Saturday, December 10, 2011

First, there was the Nexus One, manufactured by HTC, which set the bar for Android powered phones. Then, the Nexus S, which barely moved the bar at all, and everyone ignored in terms of innovation (which is to say the only new features in the Nexus S were all but neglected by other manufacturers, nobody implimented them); now, there's the Samsung Galaxy Nexus. They're not even HIDING the fact that samsung made this version, and it is raising the bar again.

Allow me to elaborate. The Google Nexus One, was all but unknown to be manufactured by HTC, you actually have to look it up to find the information. of course, the phone was only so popular, considering you could pretty much only buy it, unlocked, from google (a smart move, if I do say so myself). At the time at which the Nexus One hit the market, Android was primarily running Donut (v.1.6) on phones like the HTC Hero. a 500Mhz BEAST with a WHOPPING 256MB of RAM... The Nexus One raised the bar and said no more to these pathetic clock speeds and measly amounts of RAM... THIS is what Android should run on! A 1Ghz Snapdragon processor with 512MB of RAM! Twice as powerful as almost everything else on the market at the time, the flagship Google phone paved the way (and the specifications) for a multitude of variants, including the Samsung Galaxy S, HTC Desire, and Motorola's Droid 2. There were also new sensors introduced and a whole pile of great stuff that really defined a new standard, that almost all manufacturers followed from thre on out, until recently.

The Galaxy S brought nothing new to the tabe. Well, that's unnecessarily harsh, it had NFC. The Galaxy S is the first major Android phone to include NFC. Despite this, the majority of the Galaxy S's hardware was nearly identical to the Samsung Galaxy S, from where it borrowed a portion of its name; with the obvious technical exception of NFC, which the Galaxy S was missing. They were both manufactured by Samsung, so the phones are practically identical. What's hilarious to me is that the Nexus One defined the standard by which the Galaxy S was based on, and the Nexus S was based on that. So you end up with a phone that's identical in almost every way.

To be fair, probably the biggest consumer-oriented change with the Nexus S was the move to internal NAND style memory, as opposed to the SDHC, External style found in the Nexus One. This memory is faster and more efficient than using an external SDHC card, with the obvious downside of not being able to be upgraded, and if something goes horribly wrong, anything saved on your phone, while that data may still be intact, is impossible to retrieve without special hardware.
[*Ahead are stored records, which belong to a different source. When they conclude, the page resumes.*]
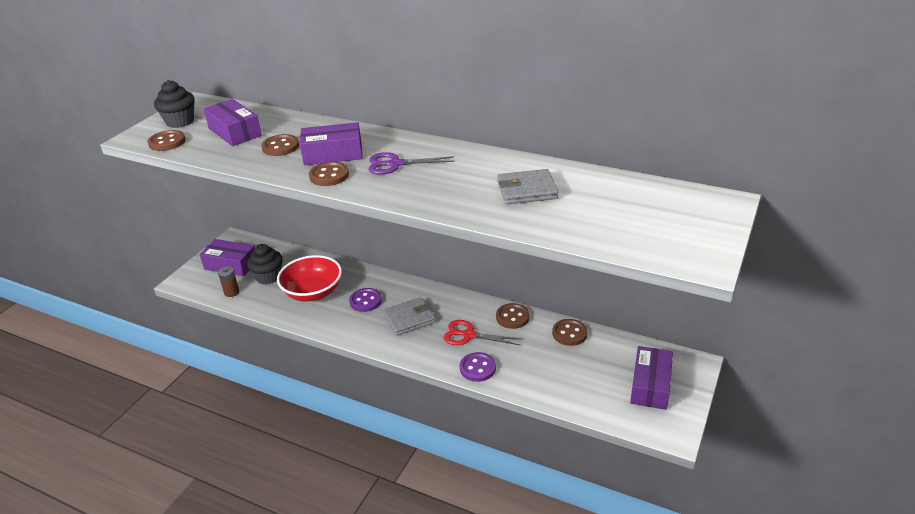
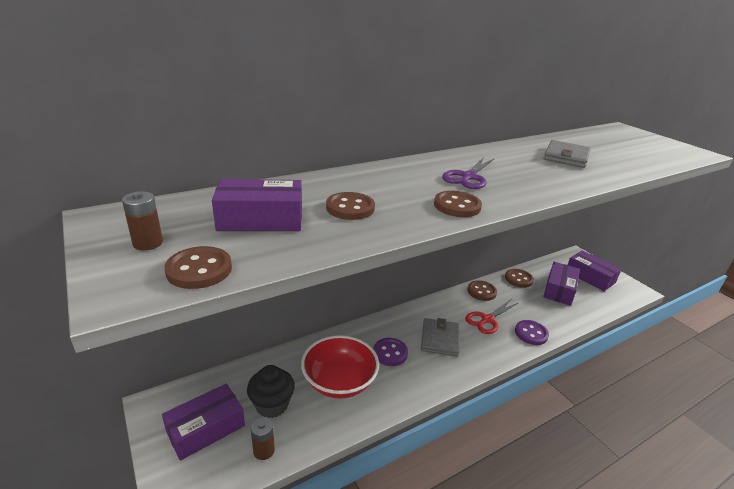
camera: 60 degrees left, 5 degrees down
(180, 122) = (148, 243): black cupcake -> brown battery
(333, 154) = (409, 192): purple box -> purple box (559, 290)

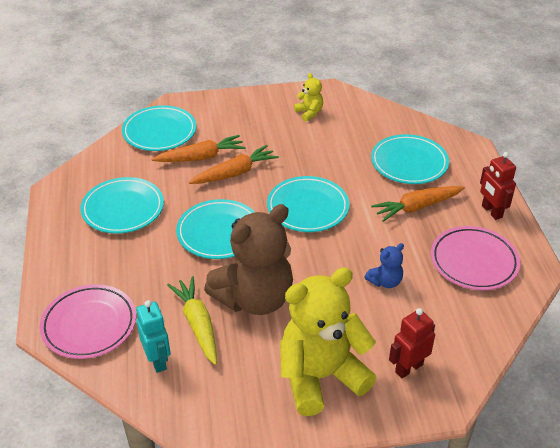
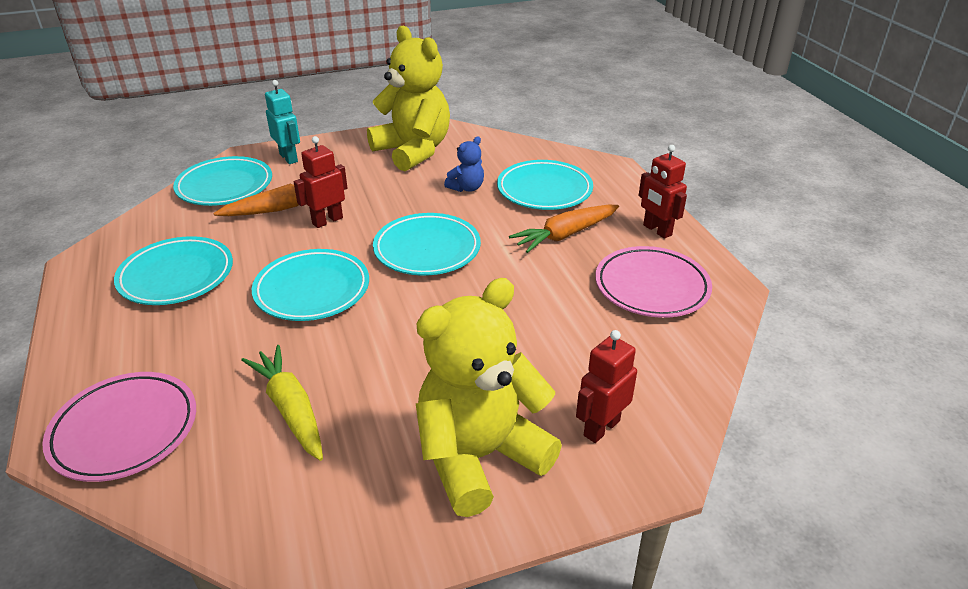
camera: 10 degrees left, 5 degrees down
(157, 360) = (232, 467): turquoise robot -> turquoise robot (289, 158)
(235, 173) = (327, 221): orange carrot -> red robot
(255, 298) = (370, 365): brown teddy bear -> none
(309, 113) = (413, 151): yellow teddy bear -> yellow teddy bear, size x2.31
(385, 281) = (544, 323): blue teddy bear -> blue teddy bear (466, 188)

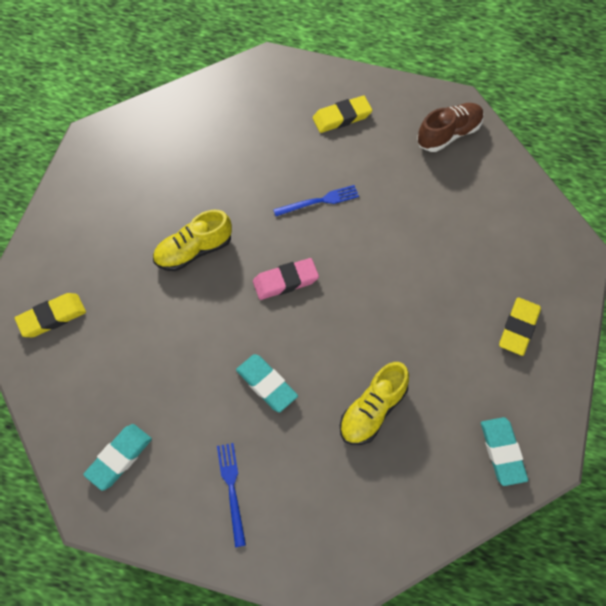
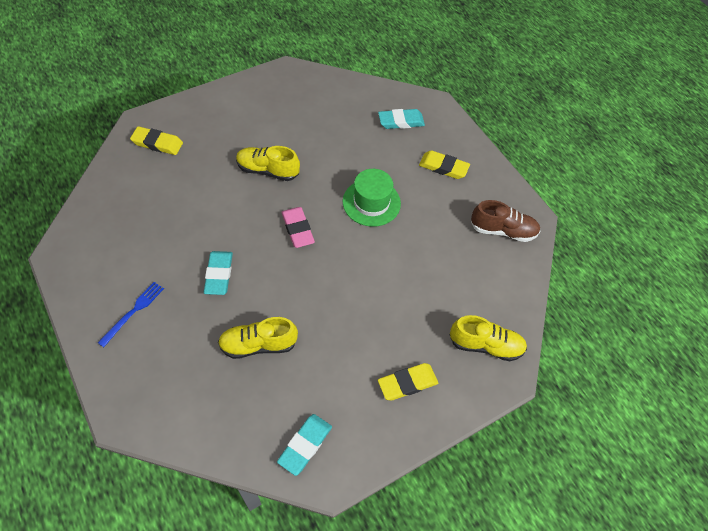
camera: 40 degrees right, 5 degrees down
(119, 458) = (102, 241): turquoise eraser -> turquoise eraser (401, 121)
(285, 281) = (298, 229): pink eraser -> pink eraser turned 45 degrees clockwise
(319, 201) = (371, 202): blue fork -> green hat
(538, 243) = (485, 345): none -> yellow shoe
The Galaxy Nexus has the same level of innovation that it is bringing to the market, as the Nexus One did. The Galaxy Nexus stands as a new standard for Android; it's a dual-core, 1.2Ghz System with 1GB of RAM. The phone also has all the usual sensors, aGPS, Gyro, Compass, light sensors, capactive multitouch, etc. and the same communication functions as the previous Nexus: NFC, Bluetooth, Wifi and Cellular. Though, it's notable that the Galaxy Nexus has an upgraded Wireless chip, capable of 802.11a/b/g/n - this indicates a dual-band chip (both 2.4Ghz and 5Ghz, also a feature yet unseen in cellphone technologies). This has already spurred a whole line of new phones from every major manufacturer; from HTC: Sensation, Evo 3D, Amaze, etc. from Samsung: Galaxy S II and S II X. from Motorola: Atrix, Droid Razr, Droid 3, etc.

To put it briefly, I am not, and have never been a huge fan of the Nexus S. It was more popular than the Nexus One based on two merits: it was more widely available, many carriers actually sell the Nexus S in-store on contacts, making it faster and easier to get ahold of one than ever; the Nexus One, 9 times out of 10, you had to buy at full cost, no contract, from Google directly. Secondly, the Nexus S came out much later into Android's development, as a much more mature ( and much more popular ) platform, it was easy for the Nexus S to become as popular as it has become; despite not bringing much new to the table.